L’homme ne dit toujours rien.

LA FEMME
Je suis prête à t’attendre, tu le sais. Le temps qu’il faut. Même si le temps qu’il faut, c’est toute la vie. Je m’en fous. Je n’ai pas besoin qu’on soit ensemble pour être avec toi. On est ensemble tout le temps, toujours, même quand on ne l’est pas, surtout quand on ne peut pas se voir. C’est quand tu n’es pas là, à côté de moi, que je te sens le plus, que je peux te toucher le mieux. Quand tu n’es pas là, tu es ici, (elle met la main sur sa poitrine), et là, c’est un endroit où on ne meurt jamais. Je n’ai pas besoin qu’on soit ensemble pour être avec toi. Je ne veux pas qu’on soit ensemble, car les gens ensemble, ça finit toujours par s’effriter, ça se dit je t’aime et ça n’y croit plus, à la longue, les gens ensemble, c’est comme ça, ils n’y peuvent rien, ils sont cons, ils se disent «on est ensemble de toute façon», alors ils n’essaient jamais de se le prouver, de se le rappeler, du pourquoi ils sont là à aimer l’autre et pas ailleurs en train de faire autre chose. Mais avec toi, c’est ça qui est merveilleux, je fais toujours autre chose, je suis toujours ailleurs, car c’est en étant partout sauf avec toi que nous nous appartenons le plus. S’aimer en se manquant, vraiment, ils devraient tous l’essayer.

L’homme demeure muet.

LA FEMME
Je vais être patiente, je te promets. Je vais savoir comment. Patiente, tout le temps. Y’a rien de mieux.
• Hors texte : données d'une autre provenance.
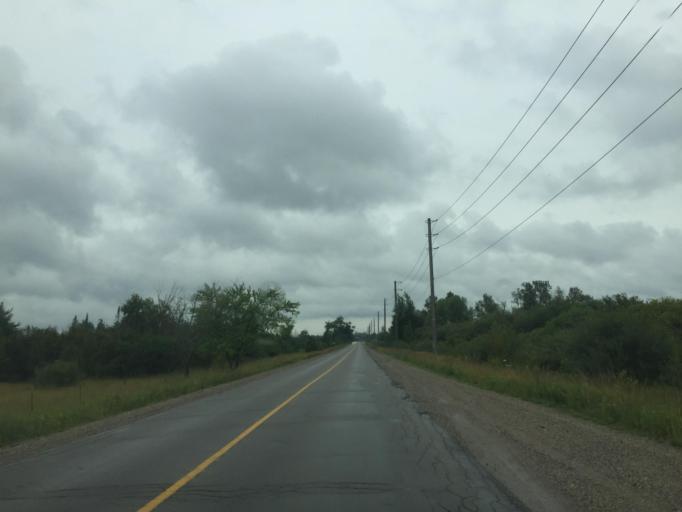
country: CA
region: Ontario
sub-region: Wellington County
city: Guelph
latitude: 43.4878
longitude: -80.2303
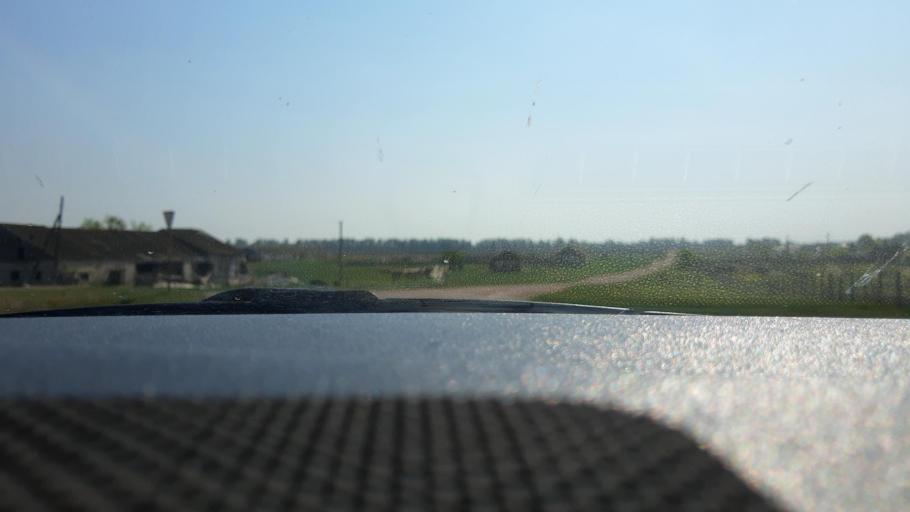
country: RU
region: Bashkortostan
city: Chishmy
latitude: 54.4468
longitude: 55.3185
Tu sais, quand on dit qu’on a hâte, au fond, c’est au moment où on le dit qu’on est le plus heureux, c’est pas quand la chose qu’on est empressé de voir se réaliser se concrétise enfin. L’extase est dans l’attente. Dans l’incertitude, on n’est jamais sûr, non, que ça va se produire, pour de vrai. Et c’est parce qu’on est convaincu de rien qu’on jubile, on exalte, on prend notre pied. Parce que le vent peut toujours tourner et que c’est possible que rien de tout ce qu’on a toujours espéré voir arriver ne…

Tu vois, tu pensais que j’allais finir ma phrase, tu espérais que j’aboutisse enfin, mais je le ferai pas, pour que tu continues d’attendre, pour que tu continues d’être heureux. L’extase est dans l’attente.

Ça ne me dérange pas, qu’on ne soit jamais ensemble, pour de bon, parce que dans l’absolu, on l’est sans cesse, toi et moi, en amour. L’absolu, c’est un bel endroit pour s’aimer, tu trouves pas?